#### [Saved data entries]

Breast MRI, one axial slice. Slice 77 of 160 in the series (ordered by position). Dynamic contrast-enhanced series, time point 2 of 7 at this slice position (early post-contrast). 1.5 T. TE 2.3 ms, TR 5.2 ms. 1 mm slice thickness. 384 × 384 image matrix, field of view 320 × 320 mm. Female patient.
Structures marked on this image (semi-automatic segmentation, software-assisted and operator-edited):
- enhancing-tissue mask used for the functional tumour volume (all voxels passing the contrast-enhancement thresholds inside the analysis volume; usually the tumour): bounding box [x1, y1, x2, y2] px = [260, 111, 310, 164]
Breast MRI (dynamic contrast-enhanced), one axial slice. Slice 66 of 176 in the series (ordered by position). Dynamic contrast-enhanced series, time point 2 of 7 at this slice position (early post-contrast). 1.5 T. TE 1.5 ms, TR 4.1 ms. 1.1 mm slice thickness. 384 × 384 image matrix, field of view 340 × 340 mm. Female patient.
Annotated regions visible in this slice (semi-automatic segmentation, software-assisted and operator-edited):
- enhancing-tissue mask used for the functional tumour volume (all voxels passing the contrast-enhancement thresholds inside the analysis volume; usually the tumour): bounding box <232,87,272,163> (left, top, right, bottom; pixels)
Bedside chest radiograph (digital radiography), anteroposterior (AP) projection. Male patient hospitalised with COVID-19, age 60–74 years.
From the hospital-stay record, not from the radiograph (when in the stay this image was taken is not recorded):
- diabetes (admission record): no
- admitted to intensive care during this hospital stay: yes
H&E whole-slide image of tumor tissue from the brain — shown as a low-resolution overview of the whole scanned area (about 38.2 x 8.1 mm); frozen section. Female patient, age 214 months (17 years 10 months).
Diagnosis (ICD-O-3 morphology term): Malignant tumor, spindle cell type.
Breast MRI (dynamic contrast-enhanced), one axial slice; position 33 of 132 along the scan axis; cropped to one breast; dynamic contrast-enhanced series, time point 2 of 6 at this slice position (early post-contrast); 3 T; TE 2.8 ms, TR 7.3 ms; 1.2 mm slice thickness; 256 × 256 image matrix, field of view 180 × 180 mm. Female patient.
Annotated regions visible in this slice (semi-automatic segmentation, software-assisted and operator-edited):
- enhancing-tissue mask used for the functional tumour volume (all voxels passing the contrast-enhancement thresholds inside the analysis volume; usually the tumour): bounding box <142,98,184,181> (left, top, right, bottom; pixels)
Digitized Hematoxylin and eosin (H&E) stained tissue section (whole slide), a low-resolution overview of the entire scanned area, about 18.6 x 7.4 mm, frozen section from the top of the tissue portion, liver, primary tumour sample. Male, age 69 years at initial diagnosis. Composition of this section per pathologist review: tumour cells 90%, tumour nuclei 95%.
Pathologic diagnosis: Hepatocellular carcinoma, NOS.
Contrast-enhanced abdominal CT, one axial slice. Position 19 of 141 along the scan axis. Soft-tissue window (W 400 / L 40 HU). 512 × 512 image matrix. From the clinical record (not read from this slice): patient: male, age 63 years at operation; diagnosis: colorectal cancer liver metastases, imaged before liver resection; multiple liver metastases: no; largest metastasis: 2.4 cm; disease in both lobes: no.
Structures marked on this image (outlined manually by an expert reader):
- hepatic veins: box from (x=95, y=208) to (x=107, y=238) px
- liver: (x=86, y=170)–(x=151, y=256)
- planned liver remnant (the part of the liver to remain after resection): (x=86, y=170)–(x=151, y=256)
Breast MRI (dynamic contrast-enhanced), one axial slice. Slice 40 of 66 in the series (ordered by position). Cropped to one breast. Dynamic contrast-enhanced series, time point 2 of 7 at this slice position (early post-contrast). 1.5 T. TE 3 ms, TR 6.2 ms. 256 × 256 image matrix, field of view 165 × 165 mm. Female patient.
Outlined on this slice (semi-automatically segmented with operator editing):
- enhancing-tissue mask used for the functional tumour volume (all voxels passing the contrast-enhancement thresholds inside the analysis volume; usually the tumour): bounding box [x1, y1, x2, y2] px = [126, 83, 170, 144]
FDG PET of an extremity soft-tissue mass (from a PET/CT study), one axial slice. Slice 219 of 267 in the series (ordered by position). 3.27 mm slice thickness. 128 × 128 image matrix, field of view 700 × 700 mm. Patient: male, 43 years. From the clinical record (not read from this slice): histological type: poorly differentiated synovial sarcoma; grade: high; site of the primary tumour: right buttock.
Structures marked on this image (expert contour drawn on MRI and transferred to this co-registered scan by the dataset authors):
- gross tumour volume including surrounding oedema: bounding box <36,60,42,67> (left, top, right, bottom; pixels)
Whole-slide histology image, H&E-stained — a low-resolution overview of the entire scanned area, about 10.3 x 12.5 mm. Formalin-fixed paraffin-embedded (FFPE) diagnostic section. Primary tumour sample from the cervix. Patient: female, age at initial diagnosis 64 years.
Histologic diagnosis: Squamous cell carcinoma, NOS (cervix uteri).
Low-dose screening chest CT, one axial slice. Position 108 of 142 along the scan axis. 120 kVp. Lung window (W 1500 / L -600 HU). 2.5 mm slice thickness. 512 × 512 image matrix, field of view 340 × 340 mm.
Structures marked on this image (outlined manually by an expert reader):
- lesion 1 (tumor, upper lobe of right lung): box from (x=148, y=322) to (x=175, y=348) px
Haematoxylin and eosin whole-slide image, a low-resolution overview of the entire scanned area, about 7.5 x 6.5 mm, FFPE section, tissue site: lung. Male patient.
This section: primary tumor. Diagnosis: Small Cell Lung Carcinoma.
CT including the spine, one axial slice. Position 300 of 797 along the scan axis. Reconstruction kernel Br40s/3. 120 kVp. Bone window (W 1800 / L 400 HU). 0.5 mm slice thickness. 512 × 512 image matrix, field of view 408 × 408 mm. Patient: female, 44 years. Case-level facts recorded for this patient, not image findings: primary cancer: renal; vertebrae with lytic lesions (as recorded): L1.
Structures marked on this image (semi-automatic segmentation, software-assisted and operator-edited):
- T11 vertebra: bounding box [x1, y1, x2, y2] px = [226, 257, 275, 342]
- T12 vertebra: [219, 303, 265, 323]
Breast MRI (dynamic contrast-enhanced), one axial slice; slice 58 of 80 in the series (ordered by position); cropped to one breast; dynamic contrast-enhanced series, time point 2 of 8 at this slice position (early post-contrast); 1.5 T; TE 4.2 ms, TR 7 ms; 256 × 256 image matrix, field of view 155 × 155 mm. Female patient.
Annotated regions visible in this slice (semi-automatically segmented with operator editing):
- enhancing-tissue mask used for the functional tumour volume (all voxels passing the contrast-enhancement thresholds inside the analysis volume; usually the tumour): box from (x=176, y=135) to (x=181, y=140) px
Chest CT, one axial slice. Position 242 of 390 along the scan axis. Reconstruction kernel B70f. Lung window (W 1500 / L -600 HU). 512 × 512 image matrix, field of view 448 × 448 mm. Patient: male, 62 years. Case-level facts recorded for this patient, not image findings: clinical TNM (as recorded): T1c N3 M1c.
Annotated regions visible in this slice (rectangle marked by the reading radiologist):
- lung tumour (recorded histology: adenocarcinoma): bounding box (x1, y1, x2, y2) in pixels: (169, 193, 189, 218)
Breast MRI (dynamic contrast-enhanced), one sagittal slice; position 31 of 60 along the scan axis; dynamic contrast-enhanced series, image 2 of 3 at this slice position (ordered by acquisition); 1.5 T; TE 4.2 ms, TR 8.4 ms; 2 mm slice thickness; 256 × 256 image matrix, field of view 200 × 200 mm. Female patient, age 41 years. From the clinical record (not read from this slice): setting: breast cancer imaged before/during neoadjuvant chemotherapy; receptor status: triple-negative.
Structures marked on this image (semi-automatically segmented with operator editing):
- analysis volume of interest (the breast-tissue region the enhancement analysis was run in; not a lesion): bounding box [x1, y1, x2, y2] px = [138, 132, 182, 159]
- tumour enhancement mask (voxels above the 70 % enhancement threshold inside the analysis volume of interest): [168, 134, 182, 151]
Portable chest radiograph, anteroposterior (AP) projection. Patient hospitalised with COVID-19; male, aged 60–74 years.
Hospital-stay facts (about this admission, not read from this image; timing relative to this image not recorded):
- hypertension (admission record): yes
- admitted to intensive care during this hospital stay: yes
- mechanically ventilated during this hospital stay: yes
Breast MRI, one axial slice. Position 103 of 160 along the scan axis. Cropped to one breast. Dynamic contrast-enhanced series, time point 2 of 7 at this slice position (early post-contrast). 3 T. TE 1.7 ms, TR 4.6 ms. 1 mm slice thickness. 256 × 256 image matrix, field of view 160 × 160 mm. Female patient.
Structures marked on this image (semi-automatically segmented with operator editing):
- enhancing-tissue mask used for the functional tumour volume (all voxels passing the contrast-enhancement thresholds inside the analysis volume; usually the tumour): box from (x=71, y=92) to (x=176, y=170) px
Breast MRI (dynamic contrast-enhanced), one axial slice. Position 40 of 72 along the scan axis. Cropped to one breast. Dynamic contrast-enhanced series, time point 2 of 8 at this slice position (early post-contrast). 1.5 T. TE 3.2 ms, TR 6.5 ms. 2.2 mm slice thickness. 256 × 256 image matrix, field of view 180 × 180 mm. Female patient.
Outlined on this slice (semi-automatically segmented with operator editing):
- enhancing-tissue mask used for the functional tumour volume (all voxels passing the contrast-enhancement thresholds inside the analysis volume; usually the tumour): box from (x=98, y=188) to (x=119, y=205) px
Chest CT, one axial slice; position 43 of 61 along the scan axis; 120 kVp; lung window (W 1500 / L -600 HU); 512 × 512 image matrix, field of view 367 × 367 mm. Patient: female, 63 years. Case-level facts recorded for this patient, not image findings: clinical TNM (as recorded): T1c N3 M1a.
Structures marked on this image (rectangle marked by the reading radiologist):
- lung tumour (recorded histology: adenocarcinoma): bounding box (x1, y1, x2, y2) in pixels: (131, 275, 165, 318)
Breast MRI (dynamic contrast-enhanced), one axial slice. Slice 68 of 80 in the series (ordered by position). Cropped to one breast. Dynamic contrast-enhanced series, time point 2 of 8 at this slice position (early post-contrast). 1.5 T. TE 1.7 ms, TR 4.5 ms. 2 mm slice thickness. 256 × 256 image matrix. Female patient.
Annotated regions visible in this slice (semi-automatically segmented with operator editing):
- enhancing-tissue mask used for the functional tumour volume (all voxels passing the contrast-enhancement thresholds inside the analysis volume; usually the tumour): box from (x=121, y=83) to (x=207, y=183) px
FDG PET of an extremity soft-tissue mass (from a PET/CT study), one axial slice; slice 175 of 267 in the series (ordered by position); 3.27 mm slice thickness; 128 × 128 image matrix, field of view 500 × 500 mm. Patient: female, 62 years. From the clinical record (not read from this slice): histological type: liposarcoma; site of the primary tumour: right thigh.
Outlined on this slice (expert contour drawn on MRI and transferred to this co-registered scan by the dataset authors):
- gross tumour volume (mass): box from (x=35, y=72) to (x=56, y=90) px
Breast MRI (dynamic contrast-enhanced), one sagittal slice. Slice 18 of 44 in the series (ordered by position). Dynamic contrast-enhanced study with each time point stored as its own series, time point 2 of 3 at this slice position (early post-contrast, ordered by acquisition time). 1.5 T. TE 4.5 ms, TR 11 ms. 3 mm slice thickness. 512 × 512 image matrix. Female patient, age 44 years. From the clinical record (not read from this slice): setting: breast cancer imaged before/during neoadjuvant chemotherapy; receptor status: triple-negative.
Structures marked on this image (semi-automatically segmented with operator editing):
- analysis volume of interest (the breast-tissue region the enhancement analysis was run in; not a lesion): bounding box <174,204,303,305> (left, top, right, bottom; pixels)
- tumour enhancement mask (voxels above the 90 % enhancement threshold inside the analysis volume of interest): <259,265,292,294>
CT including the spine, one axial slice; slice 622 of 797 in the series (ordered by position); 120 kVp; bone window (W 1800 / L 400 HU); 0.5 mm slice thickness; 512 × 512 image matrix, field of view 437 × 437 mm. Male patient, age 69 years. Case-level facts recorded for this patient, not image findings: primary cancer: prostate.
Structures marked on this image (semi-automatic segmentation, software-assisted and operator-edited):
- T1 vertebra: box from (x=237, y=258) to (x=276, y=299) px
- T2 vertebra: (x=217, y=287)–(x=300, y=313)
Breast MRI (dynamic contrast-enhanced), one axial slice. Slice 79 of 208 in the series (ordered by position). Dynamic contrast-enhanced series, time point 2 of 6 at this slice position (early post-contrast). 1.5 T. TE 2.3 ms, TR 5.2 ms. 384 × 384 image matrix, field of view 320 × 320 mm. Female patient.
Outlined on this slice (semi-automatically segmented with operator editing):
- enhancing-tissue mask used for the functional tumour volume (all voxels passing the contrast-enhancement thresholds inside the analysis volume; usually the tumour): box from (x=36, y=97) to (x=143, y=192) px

#### [WHAT NEEDS TO BE DONE]
Look for the string "adenocarcinoma" in the data above and return every line that has it.

#### [TASK OUTPUT]
- lung tumour (recorded histology: adenocarcinoma): bounding box (x1, y1, x2, y2) in pixels: (169, 193, 189, 218)
- lung tumour (recorded histology: adenocarcinoma): bounding box (x1, y1, x2, y2) in pixels: (131, 275, 165, 318)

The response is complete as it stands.